XVII Politics Comparing Democracies > 17.2f Legislative: Powers and Functions > Flashcards

Flashcards in 17.2f Legislative: Powers and Functions Deck (7)
Loading flashcards...

Scrutiny in Congress

Congress scrutinises the executive differently to Parliament

Separation of powers means that no executive members are members of Congress, and so there is no oversight on the floor of either chamber, as with Question Time in Parliament.

Congress can remove a member of the executive from office through impeachment.

Committees summon members of the executive to answer questions before them, however, the president does not appear before a committee.

Congress votes to confirm executive and Supreme Court appointments.

Congress votes to ratify treaties.


Scrutiny in Parliament

Parliament has many opportunities to scrutinise the executive.

Question time, including Prime Minister’s questions, provides the opportunity to question a minister’s actions and policies.

Select committees scrutinise government departments and question the ministers leading them.

Backbenchers write questions to ministers, and MPs ask about issues which affect their constituents.

A vote of no confidence can be tabled to try to remove the government and prime minister.


Lawmaking in the US

In Congress, the Senate and House of Representatives have equal lawmaking powers.

Bills must pass through both the House and the Senate, which includes a committee and voting stage before it can be signed into law by the president.

Bills pass through both houses of Congress at the same time.

If the bill fails in one of the chambers then it dies and does not become law.


Lawmaking in the UK

In Parliament, the House of Commons has more lawmaking power than the House of Lords.

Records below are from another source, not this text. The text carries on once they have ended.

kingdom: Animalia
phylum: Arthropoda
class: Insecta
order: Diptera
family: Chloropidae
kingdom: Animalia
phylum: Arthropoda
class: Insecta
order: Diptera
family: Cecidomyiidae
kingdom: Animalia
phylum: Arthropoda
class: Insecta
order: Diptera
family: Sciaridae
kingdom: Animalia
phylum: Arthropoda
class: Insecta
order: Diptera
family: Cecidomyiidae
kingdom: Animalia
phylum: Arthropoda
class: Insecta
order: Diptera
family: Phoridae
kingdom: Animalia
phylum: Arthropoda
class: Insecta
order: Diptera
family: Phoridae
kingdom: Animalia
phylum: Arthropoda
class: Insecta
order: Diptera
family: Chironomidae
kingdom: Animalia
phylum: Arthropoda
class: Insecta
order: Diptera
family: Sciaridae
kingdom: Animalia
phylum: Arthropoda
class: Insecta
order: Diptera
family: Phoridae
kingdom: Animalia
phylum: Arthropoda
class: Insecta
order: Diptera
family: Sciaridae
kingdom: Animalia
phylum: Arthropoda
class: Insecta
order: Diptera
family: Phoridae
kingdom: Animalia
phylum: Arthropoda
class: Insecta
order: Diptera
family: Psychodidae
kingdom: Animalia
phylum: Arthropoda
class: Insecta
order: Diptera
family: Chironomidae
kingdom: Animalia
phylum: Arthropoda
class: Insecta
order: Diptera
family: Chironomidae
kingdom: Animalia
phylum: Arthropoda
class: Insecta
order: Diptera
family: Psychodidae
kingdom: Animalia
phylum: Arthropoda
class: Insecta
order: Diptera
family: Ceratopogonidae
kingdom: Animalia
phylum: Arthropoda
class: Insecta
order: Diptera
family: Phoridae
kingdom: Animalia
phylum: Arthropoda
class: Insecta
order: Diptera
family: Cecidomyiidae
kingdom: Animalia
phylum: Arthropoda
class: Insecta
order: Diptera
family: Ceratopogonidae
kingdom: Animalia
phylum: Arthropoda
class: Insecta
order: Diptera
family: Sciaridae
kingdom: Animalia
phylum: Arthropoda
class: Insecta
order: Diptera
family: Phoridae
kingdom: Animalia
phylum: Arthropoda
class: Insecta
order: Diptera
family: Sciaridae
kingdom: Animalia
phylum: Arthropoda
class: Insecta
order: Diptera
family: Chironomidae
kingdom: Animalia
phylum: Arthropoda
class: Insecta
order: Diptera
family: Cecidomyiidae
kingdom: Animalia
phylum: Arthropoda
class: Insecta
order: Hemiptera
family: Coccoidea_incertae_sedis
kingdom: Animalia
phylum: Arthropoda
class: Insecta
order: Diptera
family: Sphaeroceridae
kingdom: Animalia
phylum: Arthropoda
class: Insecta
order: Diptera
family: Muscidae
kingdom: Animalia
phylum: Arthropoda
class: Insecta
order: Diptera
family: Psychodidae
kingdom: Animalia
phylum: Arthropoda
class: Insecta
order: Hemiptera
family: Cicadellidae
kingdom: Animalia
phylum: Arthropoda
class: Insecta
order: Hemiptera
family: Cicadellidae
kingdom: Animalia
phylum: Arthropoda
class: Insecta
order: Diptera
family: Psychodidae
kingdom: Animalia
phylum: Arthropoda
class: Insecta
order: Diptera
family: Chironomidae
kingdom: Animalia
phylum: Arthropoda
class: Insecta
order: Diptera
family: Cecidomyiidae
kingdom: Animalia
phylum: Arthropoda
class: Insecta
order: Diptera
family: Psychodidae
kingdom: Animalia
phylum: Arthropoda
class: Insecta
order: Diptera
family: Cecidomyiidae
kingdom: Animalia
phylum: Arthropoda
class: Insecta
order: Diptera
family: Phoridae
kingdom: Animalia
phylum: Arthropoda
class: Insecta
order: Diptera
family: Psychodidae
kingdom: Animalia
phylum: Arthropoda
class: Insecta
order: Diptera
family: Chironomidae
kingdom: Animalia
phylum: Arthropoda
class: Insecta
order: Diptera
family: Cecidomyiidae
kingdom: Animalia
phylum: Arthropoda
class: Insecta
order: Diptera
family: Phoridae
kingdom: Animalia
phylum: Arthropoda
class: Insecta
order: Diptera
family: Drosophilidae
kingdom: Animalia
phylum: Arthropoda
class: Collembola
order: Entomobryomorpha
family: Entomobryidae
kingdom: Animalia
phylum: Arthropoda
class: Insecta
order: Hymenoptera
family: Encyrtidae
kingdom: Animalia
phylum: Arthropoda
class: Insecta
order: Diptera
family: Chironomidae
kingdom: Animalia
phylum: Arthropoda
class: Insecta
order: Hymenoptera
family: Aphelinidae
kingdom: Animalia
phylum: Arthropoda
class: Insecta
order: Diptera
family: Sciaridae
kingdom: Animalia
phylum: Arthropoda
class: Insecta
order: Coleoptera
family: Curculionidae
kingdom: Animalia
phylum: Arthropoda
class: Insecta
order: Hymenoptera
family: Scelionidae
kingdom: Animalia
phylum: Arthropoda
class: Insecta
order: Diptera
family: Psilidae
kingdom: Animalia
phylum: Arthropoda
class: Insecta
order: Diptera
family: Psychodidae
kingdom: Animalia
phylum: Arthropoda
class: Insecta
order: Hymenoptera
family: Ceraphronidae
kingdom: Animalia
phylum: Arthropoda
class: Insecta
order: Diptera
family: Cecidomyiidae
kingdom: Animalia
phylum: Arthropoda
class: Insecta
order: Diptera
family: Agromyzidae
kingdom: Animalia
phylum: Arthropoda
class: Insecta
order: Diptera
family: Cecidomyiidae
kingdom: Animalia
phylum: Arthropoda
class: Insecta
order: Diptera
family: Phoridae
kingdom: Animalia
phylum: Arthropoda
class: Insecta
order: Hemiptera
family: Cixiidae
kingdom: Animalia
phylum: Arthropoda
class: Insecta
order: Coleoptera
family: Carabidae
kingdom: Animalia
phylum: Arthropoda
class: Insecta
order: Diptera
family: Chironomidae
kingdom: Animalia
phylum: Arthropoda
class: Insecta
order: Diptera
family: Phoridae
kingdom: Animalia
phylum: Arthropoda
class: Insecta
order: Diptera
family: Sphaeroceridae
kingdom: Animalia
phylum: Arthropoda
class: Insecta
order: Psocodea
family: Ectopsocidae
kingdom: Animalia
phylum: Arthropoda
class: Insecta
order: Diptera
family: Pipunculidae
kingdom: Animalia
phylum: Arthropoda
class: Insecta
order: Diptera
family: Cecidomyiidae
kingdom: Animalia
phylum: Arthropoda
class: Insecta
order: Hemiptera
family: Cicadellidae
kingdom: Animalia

The House of Lords can propose amendments and delay legislation, but lacks the power to stop bills passing into law.


Comparing lawmaking 1

In Parliament, most legislation is from the government’s legislative programme.

In Congress there is no government programme of legislation.


Comparing representation 1

Representation of constituents is highly important in Congress.

Whilst representation of constituents is still important in parliament, the party has more of an influence over parliament’s members than in Congress.


Comparing representation 2

Members of Congress prioritise representing their constituents over their party, as constituents choose each party’s candidate for Congress and vote for them in elections.

In the UK, the party has influence over MPs because they select the candidates who stand for election.

In 2016 the Republican member Tim Huelskamp lost his primary in Kansas to another Republican nominee and so could not stand for congressional election for the Republican Party.